Proposals need to provide details on how project objectives will be achieved. Project objectives are achieved through projected activities, as aligned by project strategies. If proper background research was conducted for the problem rationale, then developing and describing the strategies and activities will be much easier.
Strategies are broad concepts or approaches to achieving the specific project goals Strategies in a project can include:
- Capacity-building/ awareness raising
- Organizational development
- Research and development
- Victim support strategy
- Microfinance development strategy
- Participatory infrastructure development strategy
Example: “building up the capacity of the community members”
- Activities are actions that are undertaken within these strategies. Activities can include:
- Training workshops, street shows, rallies etc.
- Staff selection, staff training etc.
- Baseline survey, participatory rural appraisal (PRA) and focus group discussion (FGD)
- Conferences, meetings, articles and publications
- Establishing shelter homes, counseling and legal support
- Forming self-help groups and cooperatives
- Building irrigation tanks, demo plots etc.
Example: “organizing training programs for community members”

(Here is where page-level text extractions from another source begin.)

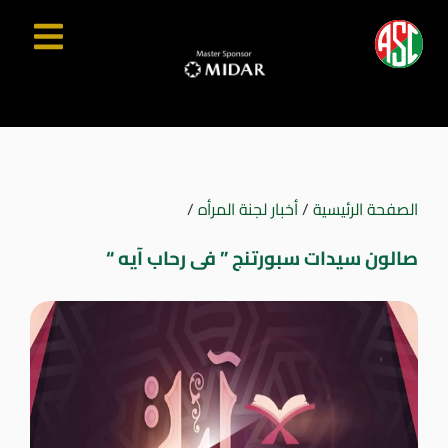
الصفحة الرئيسية
/
أخبار لجنة المرأه
/
صالون سيدات سبورتنج ” فى رحاب آيه “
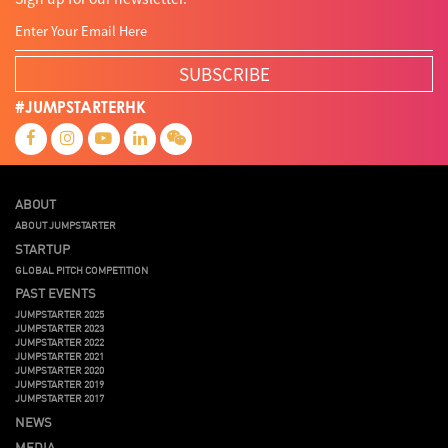
SUBSCRIBE
#JUMPSTARTERHK
ABOUT
ABOUT JUMPSTARTER
STARTUP
GLOBAL PITCH COMPETITION
PAST EVENTS
JUMPSTARTER 2025
JUMPSTARTER 2023
JUMPSTARTER 2022
JUMPSTARTER 2021
JUMPSTARTER 2020
JUMPSTARTER 2019
JUMPSTARTER 2017
NEWS
MEDIA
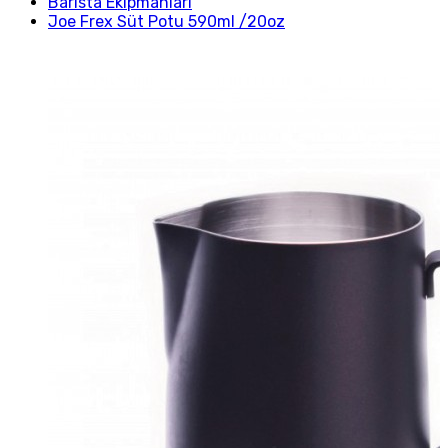
Barista Ekipmanları
Joe Frex Süt Potu 590ml /20oz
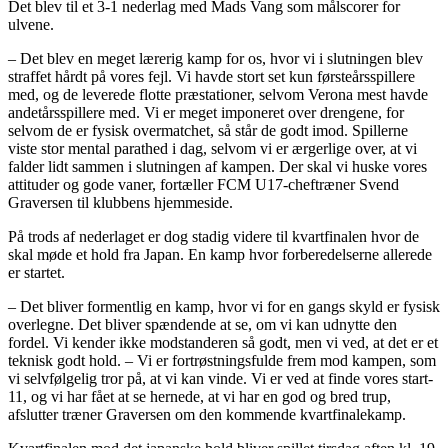
Det blev til et 3-1 nederlag med Mads Vang som målscorer for
ulvene.
– Det blev en meget lærerig kamp for os, hvor vi i slutningen blev
straffet hårdt på vores fejl. Vi havde stort set kun førsteårsspillere
med, og de leverede flotte præstationer, selvom Verona mest havde
andetårsspillere med. Vi er meget imponeret over drengene, for
selvom de er fysisk overmatchet, så står de godt imod. Spillerne
viste stor mental parathed i dag, selvom vi er ærgerlige over, at vi
falder lidt sammen i slutningen af kampen. Der skal vi huske vores
attituder og gode vaner, fortæller FCM U17-cheftræner Svend
Graversen til klubbens hjemmeside.
På trods af nederlaget er dog stadig videre til kvartfinalen hvor de
skal møde et hold fra Japan. En kamp hvor forberedelserne allerede
er startet.
– Det bliver formentlig en kamp, hvor vi for en gangs skyld er fysisk
overlegne. Det bliver spændende at se, om vi kan udnytte den
fordel. Vi kender ikke modstanderen så godt, men vi ved, at det er et
teknisk godt hold. – Vi er fortrøstningsfulde frem mod kampen, som
vi selvfølgelig tror på, at vi kan vinde. Vi er ved at finde vores start-
11, og vi har fået at se hernede, at vi har en god og bred trup,
afslutter træner Graversen om den kommende kvartfinalekamp.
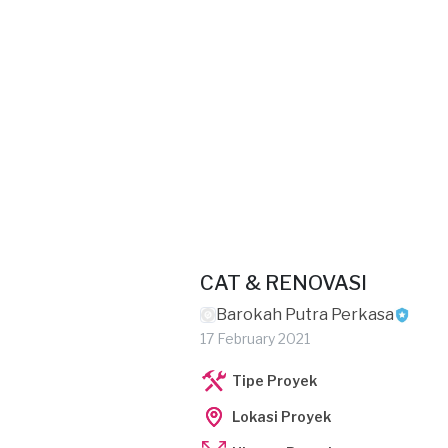
CAT & RENOVASI
Barokah Putra Perkasa
17 February 2021
Tipe Proyek
Lokasi Proyek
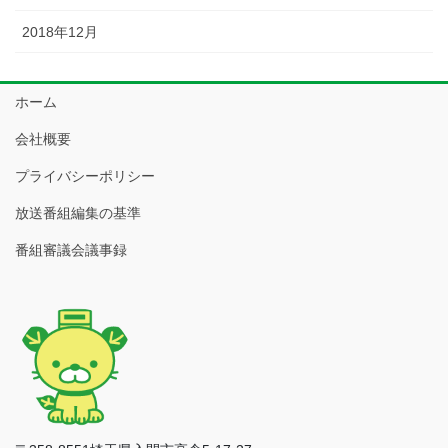
2018年12月
ホーム
会社概要
プライバシーポリシー
放送番組編集の基準
番組審議会議事録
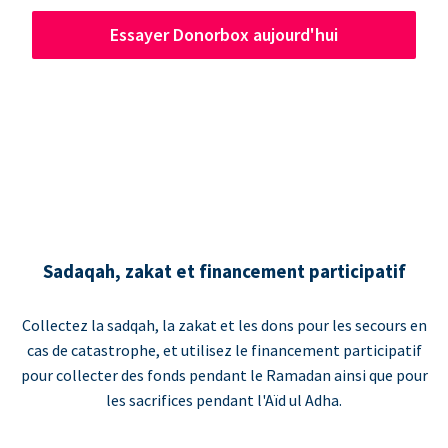
Essayer Donorbox aujourd'hui
Sadaqah, zakat et financement participatif
Collectez la sadqah, la zakat et les dons pour les secours en
cas de catastrophe, et utilisez le financement participatif
pour collecter des fonds pendant le Ramadan ainsi que pour
les sacrifices pendant l'Aïd ul Adha.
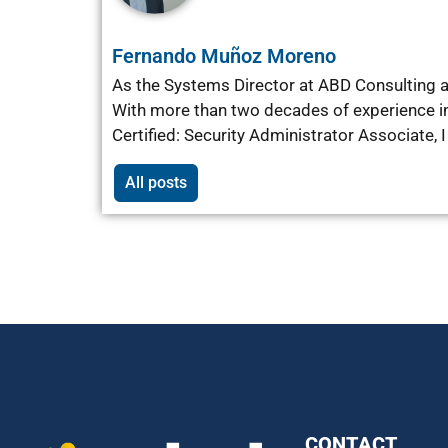
Fernando Muñoz Moreno
As the Systems Director at ABD Consulting an
With more than two decades of experience in
Certified: Security Administrator Associate,
All posts
CONTACT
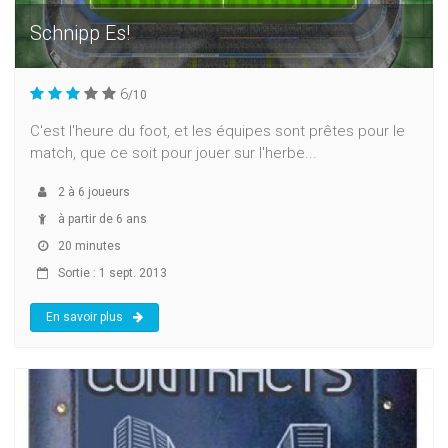
Schnipp Es!
6
/10
C'est l'heure du foot, et les équipes sont prêtes pour le
match, que ce soit pour jouer sur l'herbe...
2
à
6
joueurs
à partir de 6 ans
20 minutes
Sortie : 1 sept. 2013
En savoir plus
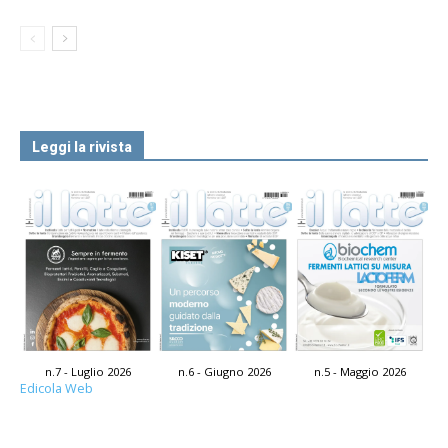
Leggi la rivista
n.7 - Luglio 2026
n.6 - Giugno 2026
n.5 - Maggio 2026
Edicola Web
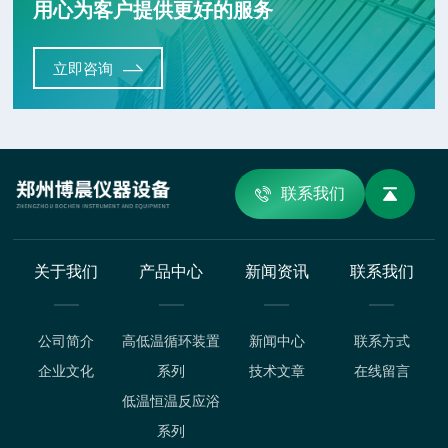
用心为客户提供更好的服务
立即咨询
联系我们
关于我们
产品中心
新闻资讯
联系我们
公司简介
高低温循环装置
新闻中心
联系方式
企业文化
系列
技术文章
在线留言
低温恒温反应浴
系列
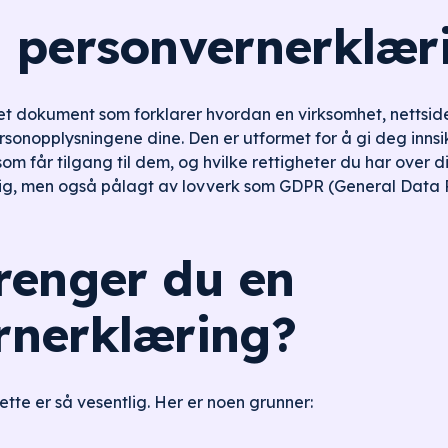
n personvernerklær
et dokument som forklarer hvordan en virksomhet, nettside 
rsonopplysningene dine. Den er utformet for å gi deg innsi
som får tilgang til dem, og hvilke rettigheter du har over 
ig, men også pålagt av lovverk som GDPR (General Data P
renger du en
rnerklæring?
ette er så vesentlig. Her er noen grunner:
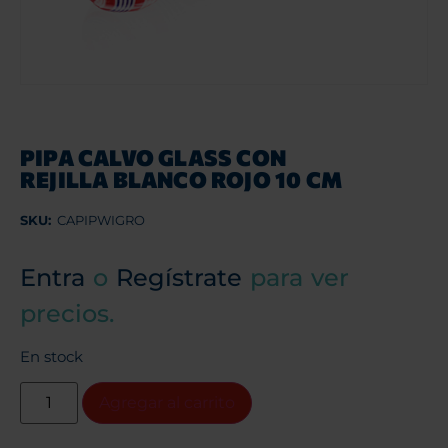
PIPA CALVO GLASS CON
REJILLA BLANCO ROJO 10 CM
SKU:
CAPIPWIGRO
Entra
o
Regístrate
para ver
precios.
En stock
Agregar al carrito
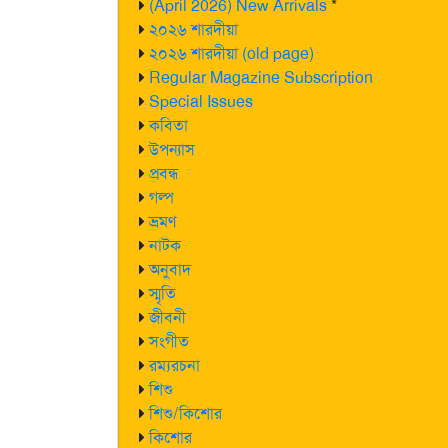
(April 2026) New Arrivals
*
২০২৬ শারদীয়া
২০২৬ শারদীয়া (old page)
Regular Magazine Subscription
Special Issues
কবিতা
উপন্যাস
প্রবন্ধ
গল্প
ভ্রমণ
নাটক
অনুবাদ
স্মৃতি
জীবনী
সংগীত
রম্যরচনা
শিশু
শিশু/কিশোর
কিশোর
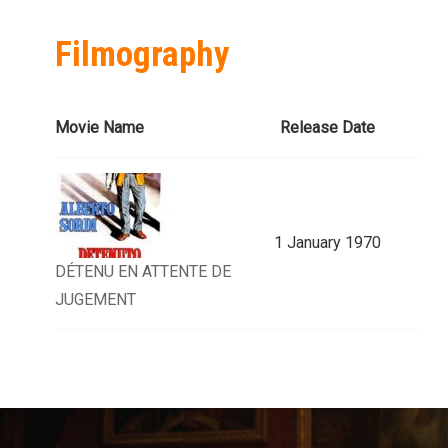
Filmography
Movie Name
Release Date
1 January 1970
DÉTENU EN ATTENTE DE
JUGEMENT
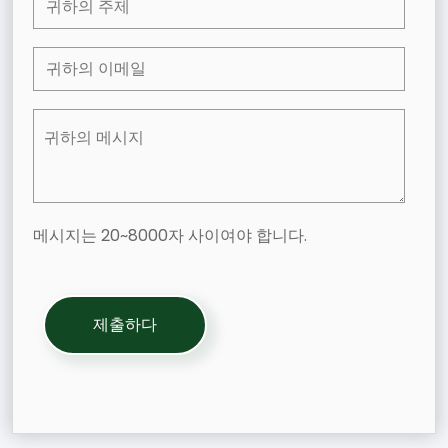
메시지는 20~8000자 사이여야 합니다.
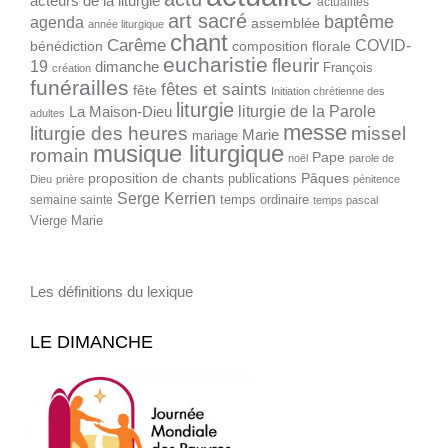
acteurs de la liturgie
actualités
art sacré
baptême
agenda
assemblée
année liturgique
chant
Carême
COVID-
bénédiction
composition florale
eucharistie
fleurir
19
dimanche
François
création
funérailles
fêtes et saints
fête
Initiation chrétienne des
liturgie
liturgie de la Parole
La Maison-Dieu
adultes
messe
liturgie des heures
missel
Marie
mariage
musique liturgique
romain
Pape
noël
parole de
proposition de chants
Pâques
publications
Dieu
prière
pénitence
Serge Kerrien
temps ordinaire
semaine sainte
temps pascal
Vierge Marie
Les définitions du lexique
LE DIMANCHE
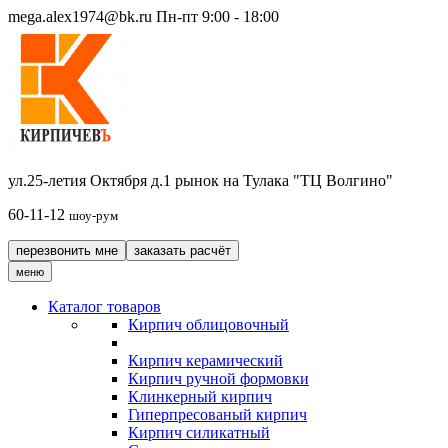
mega.alex1974@bk.ru
Пн-пт 9:00 - 18:00
ул.25-летия Октября д.1 рынок на Тулака "ТЦ Волгино"
60-11-12
шоу-рум
перезвонить мне
заказать расчёт
меню
Каталог товаров
Кирпич облицовочный
Кирпич керамический
Кирпич ручной формовки
Клинкерный кирпич
Гиперпресованый кирпич
Кирпич силикатный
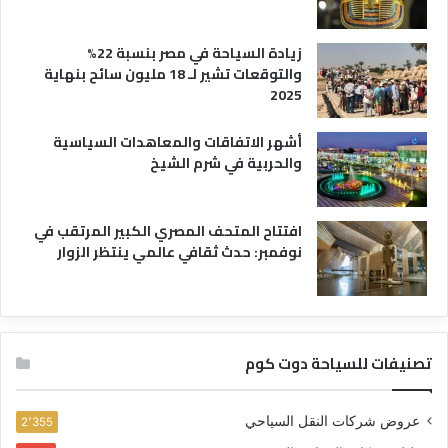
زيادة السياحة في مصر بنسبة 22%
والتوقعات تشير لـ 18 مليون سائح بنهاية
2025
أشهر الاتفاقات والمعاهدات السياسية
والحربية في شرم الشيخ
افتتاح المتحف المصري الكبير المرتقب في
نوفمبر: حدث ثقافي عالمي ينتظر الزوار
تصنيفات للسياحة دوت كوم
عروض شركات النقل السياحي
2٬355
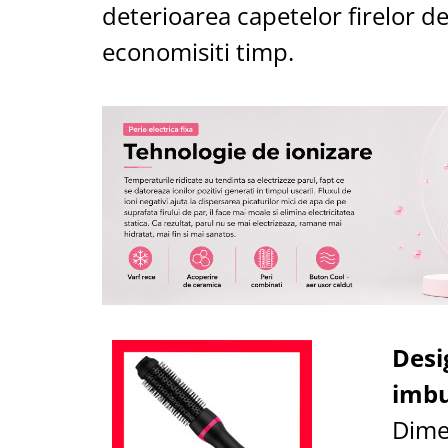
deterioarea capetelor firelor de
economisiti timp.
Desi
imbu
Dime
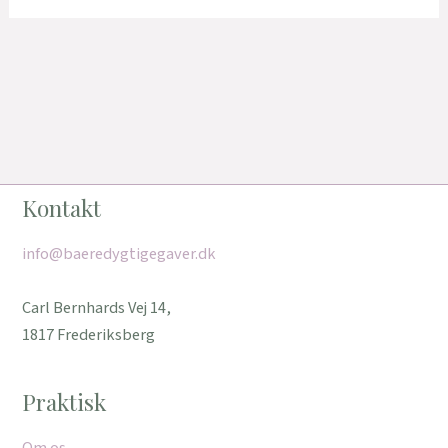
Kontakt
info@baeredygtigegaver.dk
Carl Bernhards Vej 14,
1817 Frederiksberg
Praktisk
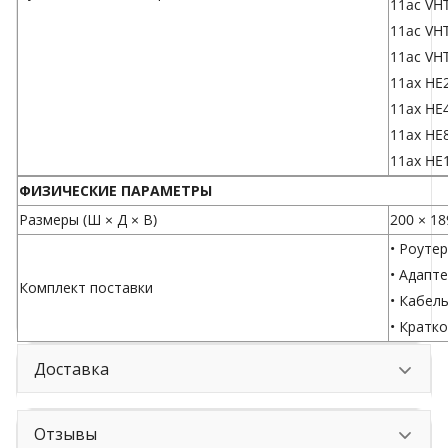
11ac VH
11ac VH
11ac VH
11ax HE
11ax HE
11ax HE
11ax HE
ФИЗИЧЕСКИЕ ПАРАМЕТРЫ
Размеры (Ш × Д × В)
200 × 18
• Роутер
• Адапт
Комплект поставки
• Кабель
• Кратк
Доставка
Отзывы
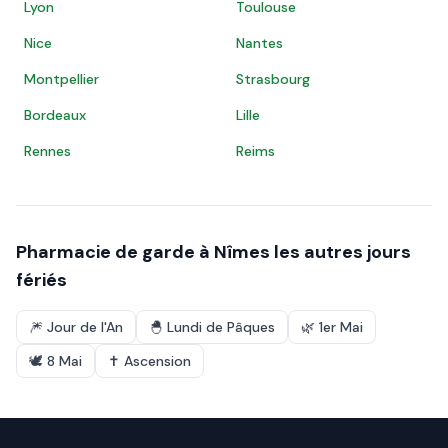
Lyon
Toulouse
Nice
Nantes
Montpellier
Strasbourg
Bordeaux
Lille
Rennes
Reims
Pharmacie de garde à
Nîmes
les autres jours
fériés
🎆
Jour de l'An
🐣
Lundi de Pâques
🌿
1er Mai
🕊️
8 Mai
✝️
Ascension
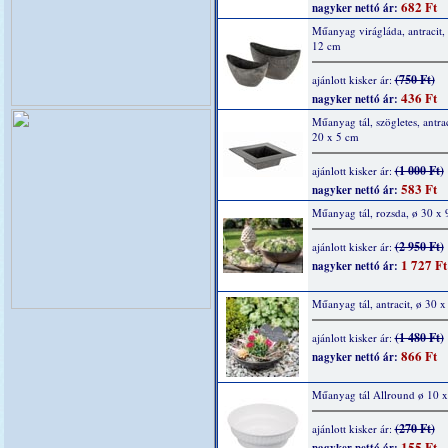
682 Ft
nagyker nettó ár:
Műanyag virágláda, antracit,
12 cm
(750 Ft)
ajánlott kisker ár:
436 Ft
nagyker nettó ár:
Műanyag tál, szögletes, antrac
20 x 5 cm
(1 000 Ft)
ajánlott kisker ár:
583 Ft
nagyker nettó ár:
Műanyag tál, rozsda, ø 30 x 
(2 950 Ft)
ajánlott kisker ár:
1 727 Ft
nagyker nettó ár:
Műanyag tál, antracit, ø 30 x
(1 480 Ft)
ajánlott kisker ár:
866 Ft
nagyker nettó ár:
Műanyag tál Allround ø 10 
(270 Ft)
ajánlott kisker ár:
155 Ft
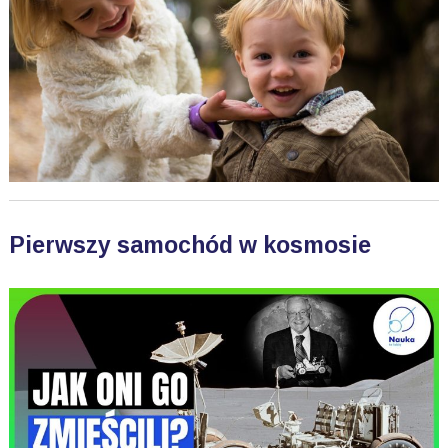
Pierwszy samochód w kosmosie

Strategies are broad concepts under which activities are placed. All project activities should be grouped into strategies as shown in the example below:
When developing activities, it is important to only list activities that are relevant to the specific objectives. If the specific objectives and activities are not related, it signals to the donor that the organization is not clear in what it wants to achieve and does not have a good plan. The donor will be unlikely to fund such a project.
Take these steps to identify, plan and list the activities in a proposal:
- Review previous project proposals and select the most relevant for the current proposal.
- Research best practices, activities in other successful projects and lessons learned that can be adopted. Indicate that these activities have been successfully applied before.
- Use activities that community members have identified as being important. Make it clear that the idea for these activities originated directly from the community.
Activities are the means by which the project makes results, so it is vital the activities are well-thought out and documented. To prove the activities will meet the objectives, it is ideal to provide information such as lessons learnt from previous projects, activities as identified by beneficiaries or other community members and other background research. Detailed activities are also easier to plan and budget.